El partido islamista ha prometido que profundizará el papel del Islam en Bangladesh para vengar la ejecución del líder de la organización, quien fue ahorcado por crímenes de guerra cometidos en 1971 durante la guerra de independencia de Pakistán.

Abdul Quader Molá, de 65 años, fue ahorcado el jueves, una decisión que acentuó la división política en el empobrecido país de 160 millones de habitantes. Molá era líder del partido Jamaat-e-Islami y un dirigente crucial de la oposición.

Los opositores al Jamaat-e-Islami dicen que se trata de un grupo fundamentalista que no tiene sitio en un país secular. Bangladesh es un país de mayoría musulmana, pero es gobernado por leyes seculares basadas en el derecho común inglés.

La ejecución desató violentas protestas el viernes, cuando activistas prendieron fuego a casas de simpatizantes del gobierno en una nueva ola de violencia. Al menos cinco personas murieron a causa de los incidentes.

Mientras tanto, cientos de personas celebraron en la capital, Daca, y dijeron que se había hecho justicia.

En su editorial, el periódico Daily Star, que se publica en inglés, felicitó a la primera ministra Sheikh Hasina por enjuiciar y ejecutar a Molá luego de "40 largos años" de que cometió crímenes.

Un dirigente de Jamaat-e-Islami, Makbul Ahmed, dijo en un comunicado que "la gente se vengará de esta asesinato imponiendo el Islam en Bangladesh, que está manchada con la sangre de Abdul Quader Molá".

"Pido a todas las personas que apoyan al movimiento islámico a mostrar la máxima paciencia y construir una fuerte resistencia", dijo Ahmed.

Jamaat-e-Islami dijo que el juicio de Molá tenía motivaciones políticas y el objetivo de eliminar a los partidos musulmanes.
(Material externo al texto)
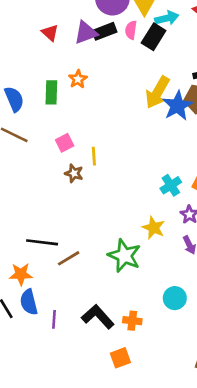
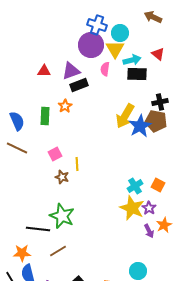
black rectangle: (104, 31) -> (79, 85), moved
red triangle: (50, 33) -> (44, 71), turned -40
black rectangle: (154, 37) -> (137, 74), moved, turned 60
yellow star: (154, 228) -> (132, 208), moved, size x1.4
green star: (124, 256) -> (62, 216), moved
brown line: (69, 258) -> (58, 251), moved

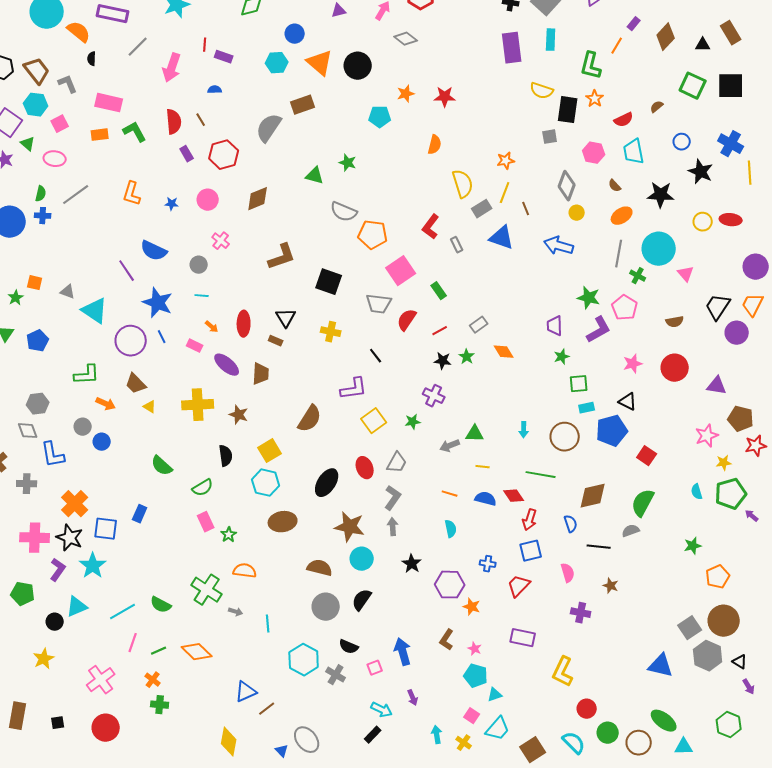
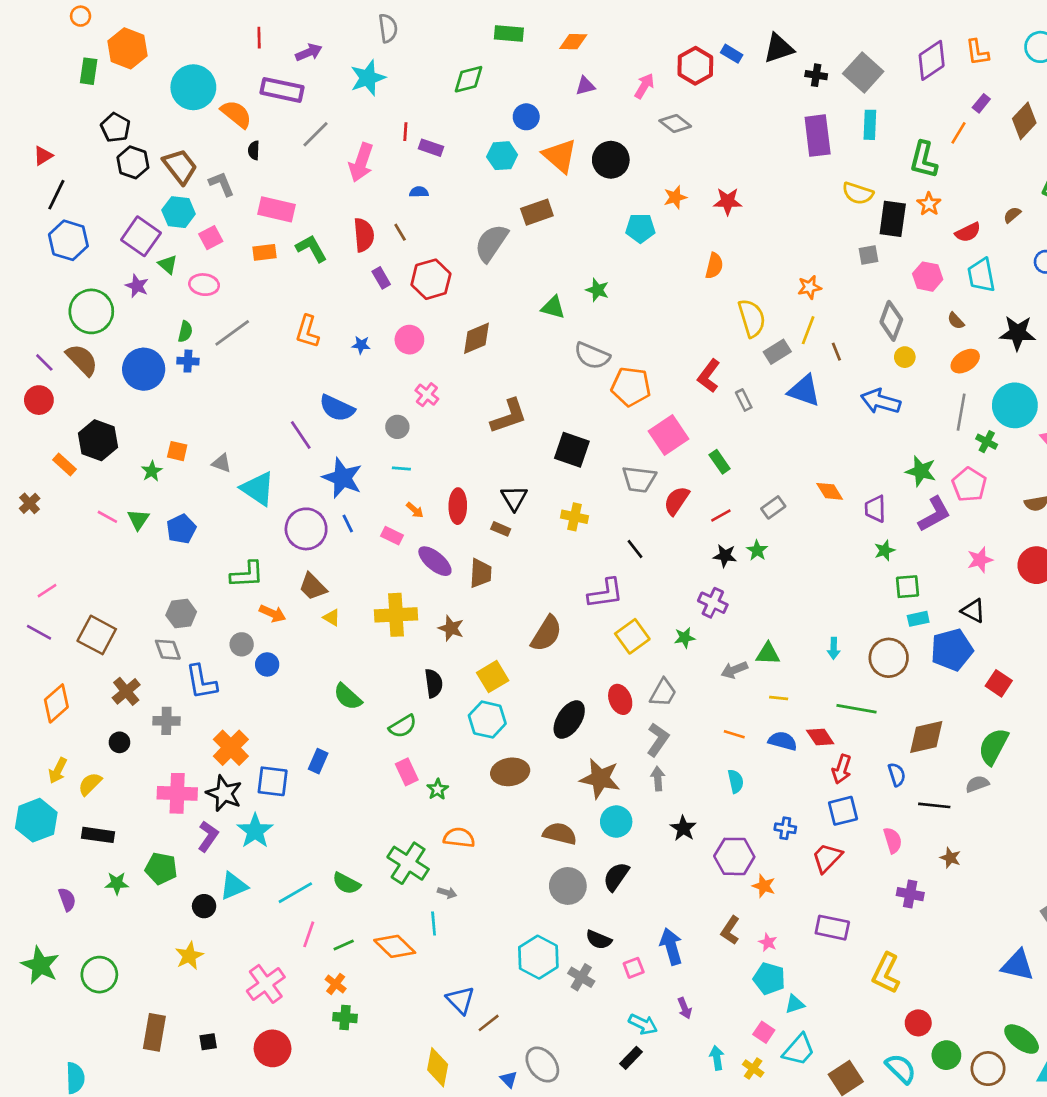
orange diamond: (504, 352) -> (830, 491), moved
cyan line: (268, 624) -> (434, 924), moved
blue triangle: (246, 692) -> (460, 1000), turned -50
Los que apoyan la ejecución dicen que se le condenó por crímenes graves y que el castigo no tiene nada que ver con el Islam.

Un analista dijo que los intentos por neutralizar a Jamaat-e-Islami pueden ser contraproducentes y que el partido se puede radicalizar más pese a la decisión de Hasina de suprimir a los grupos fundamentalistas.

"Jamaat-e-Islami es un partido que tiene actividades desde hace mucho tiempo, así que será natural que responda con lo que tiene", dijo el analista político Ataur Rahman.

Molá fue la primer persona ahorcada al declarársele culpable de crímenes de guerra en Bangladesh por parte de un tribunal internacional creado en 2010 para investigar las atrocidades ocurridas durante la guerra de independencia.

Activistas del partido Jamaat-e-Islami atacaron el viernes a simpatizantes del partido gobernante, e incendiaron sus casas y autos. Se dice que los hindúes son quienes apoyan al gobierno de Hasina. La televisión local informó que al menos cinco personas murieron en los hechos de violencia.